Tuesday 14 September 2010

Gordon's Alive!!!



THE FINAL FRONTIER - Part 1 - "Flash Gordon"

Flash Gordon is rather like Moulin Rouge or Batman Returns; you either love it or you hate it. I can see why it bombed in the U.S. of A back in 1980. The sets are gaudy, the performances large and pantomime-like, the effects ropey, the story worthy of a 4 year old's imagination and the music unusual, to say the least, for a science fiction adventure film.

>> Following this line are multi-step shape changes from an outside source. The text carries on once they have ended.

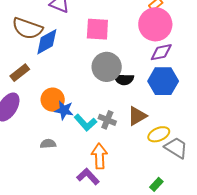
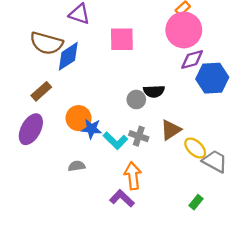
gray circle: (107, 67) -> (136, 100), moved, size x0.6
blue hexagon: (163, 81) -> (212, 78), moved
yellow ellipse: (159, 134) -> (195, 148), turned 70

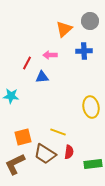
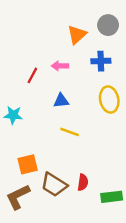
blue triangle: (42, 77) -> (61, 101), moved
yellow ellipse: (91, 107) -> (109, 99), moved
yellow line: (58, 132) -> (70, 132), moved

But director Mike Hodges had a big set of balls on him and knew exactly what he was doing. All the things that people dislike about the remake of the 1930's serials are all the reason why it's a great movie. The whole affair is so huge, tacky and over the top it's like going to see to the theatre to see a drag queen with a really good singing voice; it knows damn well what it looks like so sit back and enjoy the spectacle baby!

The sets and costumes are bright, glitzy and in-your-face-trashy brilliance. The effects, which cleverly(?) homage the 1930's version by being both retro and poorly executed too...but it just adds to the texture of the piece as a whole. Queens score is utterly original, from the thumping main theme ("FLASH! dum dum dum dum dum dum...")to the crashing guitars of the action set pieces.

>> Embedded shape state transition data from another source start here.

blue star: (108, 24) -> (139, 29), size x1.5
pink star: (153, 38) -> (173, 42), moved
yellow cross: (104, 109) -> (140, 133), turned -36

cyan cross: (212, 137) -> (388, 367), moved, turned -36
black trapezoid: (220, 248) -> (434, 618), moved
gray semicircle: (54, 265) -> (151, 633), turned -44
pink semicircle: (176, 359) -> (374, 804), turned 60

The casting is inspired, with virtually every main actor adding to the iconography of this adaptation. Dalton is suave and brutal ("Bitch!" / "Bastards!"), Topol is resourceful and spirited, Wyngarde is conniving and slippery, Von Sydow is graceful and cruel and Flash himself is the softly spoken, yet dull, All-American he has to be.
Of course the standout performance is that of Brian Blessed, with his Shakespearean whisper-shouts dominating every scene he's in ("Gordon's Alive!!!").

And finally the girls who were poster icons for me as a kid... The sultry, simmering sexuality of Ornella Muti and the perky, righteous spunk of Melody Anderson; still devastatingly radiant after all these years.

A great piece of entertainment. The story is so slight it might blow away in a slight wind, but it has so many classic scenes (bore worms, the tree stump creature, a gladiatorial disc fight, the go-Flash-go football fight, etc) that it stands proudly on it's own. I've said it before, but I'll say it again; critisism of a movie for having style over substance is no critisism at all. Because in cases like this, style IS substance.

1 comment:

Nick aka Puppet Angel said...

"Gordon's aliiiive!"

Sometimes Brian Blessed is all you need in a movie.

But Ornella Muti and Melody Anderson sure do help. Mmmmm....

Flash Gordon is a camp classic. How can anyone not love it?

"Freeze you bloody bastards!" Nice one Dalton.